***** Text provided *****

Additionally, small changes to income or expenses will not be sufficient to get a downward modification under New York law. Rather, there needs to be a “substantial change in circumstances” to prevail. As mentioned before, without any documentation provided by the party’s lawyer or attorney, any downward shift is going to be considered self-imposed and therefore not going to qualify for a decrease.

With respect to seeking an upward modification of a child support order under New York law, the party seeking the increase will have to show that there was, once again, a substantial change in circumstances regarding the non-custodial parent’s finances. Here, the party’s lawyer or attorney will need to set forth a detailed list of the child(ren)’s expenses and needs, and show how without the upward modification, they are not being met. Showing that the other party’s income has greatly increased, or claiming the cost of inflation, or increased expenses because of the age of the children, is not enough to get an upward modification.

However, it is important to note that the above applies strictly to cases where the child support order that comes through court decree or is based on an agreement merged into the judgment of divorce. Where the child support payments are from an unmerged agreement between the parties that is separate from and survives the judgment of divorce, the court will not modify the order upward or downward unless one of the following can be established:

  1. The agreement was not equitable or fair when entered into; or
  2. An unanticipated or unreasonable change of circumstances has occurred, resulting in a particular showing of need.

This is because separation agreements or separate agreements are intended to be final and barring the instances stated above, should not be set aside or modified.

Therefore, in all cases, if you are doing an agreement regarding child support under New York law, you must have your divorce lawyer or family law attorney look at any proposed agreement with a great deal of care, and make sure the right type of agreement for your current and anticipated future needs is being entered into.

*****

Instruction a
Can you format the lines of the records as a JSON list of strings, one string per line and no blank lines, starting with the line containing "1. **Code Patterns**: Recognize" and going on through the line containing "## Technology Stack"?
The child support text has no connection to the records that follow.

***** Task data *****

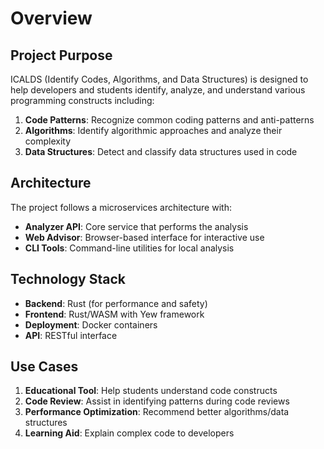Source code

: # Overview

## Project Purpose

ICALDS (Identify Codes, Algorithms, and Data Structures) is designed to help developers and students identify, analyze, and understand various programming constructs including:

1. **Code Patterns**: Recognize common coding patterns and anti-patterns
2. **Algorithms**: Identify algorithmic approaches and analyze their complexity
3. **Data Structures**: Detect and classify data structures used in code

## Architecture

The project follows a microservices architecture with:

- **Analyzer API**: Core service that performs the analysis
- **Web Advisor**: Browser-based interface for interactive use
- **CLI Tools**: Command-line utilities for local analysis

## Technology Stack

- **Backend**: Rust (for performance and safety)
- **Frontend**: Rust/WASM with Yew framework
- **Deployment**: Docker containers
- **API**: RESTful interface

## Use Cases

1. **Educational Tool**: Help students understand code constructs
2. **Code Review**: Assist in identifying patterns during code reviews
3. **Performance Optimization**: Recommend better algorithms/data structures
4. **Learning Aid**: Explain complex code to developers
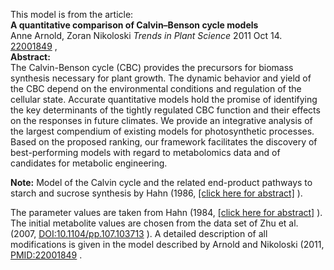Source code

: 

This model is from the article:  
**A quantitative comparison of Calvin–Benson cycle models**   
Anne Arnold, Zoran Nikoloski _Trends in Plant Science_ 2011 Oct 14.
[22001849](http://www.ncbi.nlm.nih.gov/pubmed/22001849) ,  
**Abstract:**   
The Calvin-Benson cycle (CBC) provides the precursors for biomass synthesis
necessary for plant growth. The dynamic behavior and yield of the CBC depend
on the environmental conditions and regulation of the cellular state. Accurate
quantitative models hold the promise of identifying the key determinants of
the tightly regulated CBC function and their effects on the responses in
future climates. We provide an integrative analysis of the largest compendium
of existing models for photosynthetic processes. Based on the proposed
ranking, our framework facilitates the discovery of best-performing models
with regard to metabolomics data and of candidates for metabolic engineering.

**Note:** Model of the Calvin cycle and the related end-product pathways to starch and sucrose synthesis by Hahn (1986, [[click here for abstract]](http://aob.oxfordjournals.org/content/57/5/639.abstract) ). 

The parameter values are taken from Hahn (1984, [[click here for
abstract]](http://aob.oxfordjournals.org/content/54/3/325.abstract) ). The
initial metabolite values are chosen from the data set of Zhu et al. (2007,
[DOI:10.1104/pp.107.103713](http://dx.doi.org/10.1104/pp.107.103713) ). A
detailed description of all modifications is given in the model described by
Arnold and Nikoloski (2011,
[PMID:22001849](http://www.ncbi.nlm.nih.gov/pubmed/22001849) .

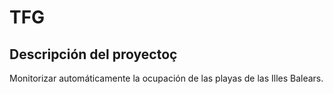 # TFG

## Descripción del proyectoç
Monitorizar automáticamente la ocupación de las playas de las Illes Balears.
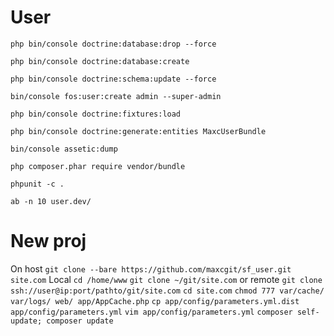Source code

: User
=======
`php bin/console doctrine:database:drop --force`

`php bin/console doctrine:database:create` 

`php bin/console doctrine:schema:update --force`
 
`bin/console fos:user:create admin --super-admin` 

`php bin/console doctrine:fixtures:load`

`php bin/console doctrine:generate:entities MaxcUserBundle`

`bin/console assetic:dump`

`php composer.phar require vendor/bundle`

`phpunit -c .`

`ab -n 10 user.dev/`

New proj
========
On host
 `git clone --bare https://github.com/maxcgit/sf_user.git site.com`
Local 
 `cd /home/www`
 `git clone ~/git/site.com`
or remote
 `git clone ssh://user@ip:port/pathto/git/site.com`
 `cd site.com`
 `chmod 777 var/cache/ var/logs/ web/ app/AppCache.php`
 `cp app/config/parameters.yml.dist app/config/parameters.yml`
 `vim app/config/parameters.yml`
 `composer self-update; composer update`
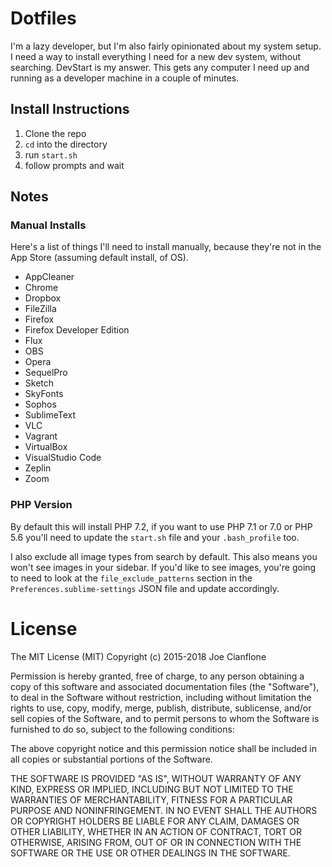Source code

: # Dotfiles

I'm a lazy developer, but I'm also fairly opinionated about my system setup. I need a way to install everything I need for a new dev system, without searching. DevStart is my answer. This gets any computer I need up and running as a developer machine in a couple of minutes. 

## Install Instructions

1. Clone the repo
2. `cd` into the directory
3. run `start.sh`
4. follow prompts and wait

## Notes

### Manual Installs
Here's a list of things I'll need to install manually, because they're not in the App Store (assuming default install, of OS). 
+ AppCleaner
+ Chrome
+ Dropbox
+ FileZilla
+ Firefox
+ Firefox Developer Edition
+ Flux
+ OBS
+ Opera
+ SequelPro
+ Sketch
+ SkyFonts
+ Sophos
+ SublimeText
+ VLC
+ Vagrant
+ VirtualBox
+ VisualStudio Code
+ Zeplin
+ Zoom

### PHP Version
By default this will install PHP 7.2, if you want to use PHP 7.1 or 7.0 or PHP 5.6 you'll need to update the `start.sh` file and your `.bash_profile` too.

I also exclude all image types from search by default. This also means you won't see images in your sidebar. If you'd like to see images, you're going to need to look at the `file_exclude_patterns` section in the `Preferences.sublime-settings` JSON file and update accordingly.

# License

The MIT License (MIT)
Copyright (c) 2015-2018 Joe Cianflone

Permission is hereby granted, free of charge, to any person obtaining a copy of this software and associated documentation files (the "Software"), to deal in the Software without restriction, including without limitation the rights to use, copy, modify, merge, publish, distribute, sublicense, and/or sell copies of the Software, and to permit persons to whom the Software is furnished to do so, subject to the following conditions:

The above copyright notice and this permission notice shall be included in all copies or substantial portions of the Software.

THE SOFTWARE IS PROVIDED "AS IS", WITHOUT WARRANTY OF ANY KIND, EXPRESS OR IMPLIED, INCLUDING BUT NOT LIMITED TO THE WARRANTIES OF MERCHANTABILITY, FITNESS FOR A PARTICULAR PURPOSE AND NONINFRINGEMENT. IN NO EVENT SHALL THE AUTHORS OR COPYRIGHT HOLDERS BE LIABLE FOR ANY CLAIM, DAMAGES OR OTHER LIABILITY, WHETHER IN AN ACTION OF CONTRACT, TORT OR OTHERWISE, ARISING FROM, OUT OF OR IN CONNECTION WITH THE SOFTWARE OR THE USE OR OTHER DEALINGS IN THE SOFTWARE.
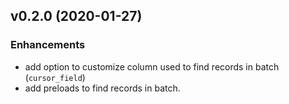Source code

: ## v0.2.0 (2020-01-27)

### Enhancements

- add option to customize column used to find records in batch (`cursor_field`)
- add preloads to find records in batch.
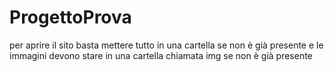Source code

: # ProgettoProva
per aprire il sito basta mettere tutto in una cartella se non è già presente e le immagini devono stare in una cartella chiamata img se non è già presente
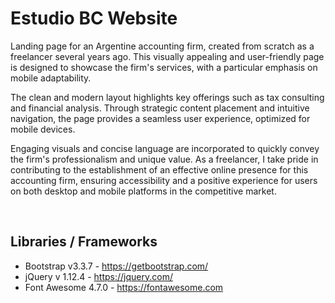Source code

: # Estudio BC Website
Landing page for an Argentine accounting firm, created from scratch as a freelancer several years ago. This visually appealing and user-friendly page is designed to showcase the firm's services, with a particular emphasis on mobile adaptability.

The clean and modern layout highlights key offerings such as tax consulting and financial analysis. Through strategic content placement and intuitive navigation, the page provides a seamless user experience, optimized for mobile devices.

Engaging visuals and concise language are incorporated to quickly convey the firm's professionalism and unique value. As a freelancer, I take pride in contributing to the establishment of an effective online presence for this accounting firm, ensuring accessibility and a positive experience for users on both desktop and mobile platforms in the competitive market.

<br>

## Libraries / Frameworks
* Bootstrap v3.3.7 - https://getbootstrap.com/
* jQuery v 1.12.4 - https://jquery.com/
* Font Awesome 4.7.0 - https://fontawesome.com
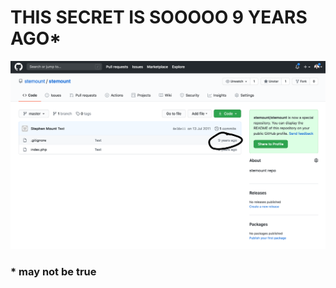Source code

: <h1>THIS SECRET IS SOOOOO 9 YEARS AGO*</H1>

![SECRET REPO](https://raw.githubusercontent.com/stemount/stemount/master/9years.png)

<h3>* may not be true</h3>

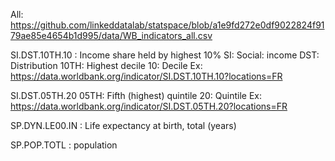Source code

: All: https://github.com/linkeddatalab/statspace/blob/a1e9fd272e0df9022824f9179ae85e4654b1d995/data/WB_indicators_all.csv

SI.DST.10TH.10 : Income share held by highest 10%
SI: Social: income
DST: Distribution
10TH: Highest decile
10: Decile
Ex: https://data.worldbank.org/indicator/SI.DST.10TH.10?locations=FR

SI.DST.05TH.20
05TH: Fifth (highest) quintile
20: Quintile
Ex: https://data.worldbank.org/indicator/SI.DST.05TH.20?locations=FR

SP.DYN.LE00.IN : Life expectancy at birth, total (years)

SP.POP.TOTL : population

*****

Instruction b
In the child support text, what does it say is not enough to get an upward modification?

Exercise solution a
[
  "1. **Code Patterns**: Recognize common coding patterns and anti-patterns",
  "2. **Algorithms**: Identify algorithmic approaches and analyze their complexity",
  "3. **Data Structures**: Detect and classify data structures used in code",
  "## Architecture",
  "The project follows a microservices architecture with:",
  "- **Analyzer API**: Core service that performs the analysis",
  "- **Web Advisor**: Browser-based interface for interactive use",
  "- **CLI Tools**: Command-line utilities for local analysis",
  "## Technology Stack"
]

Exercise solution b
- Showing that the other party's income has greatly increased
- Claiming the cost of inflation
- Increased expenses because of the age of the children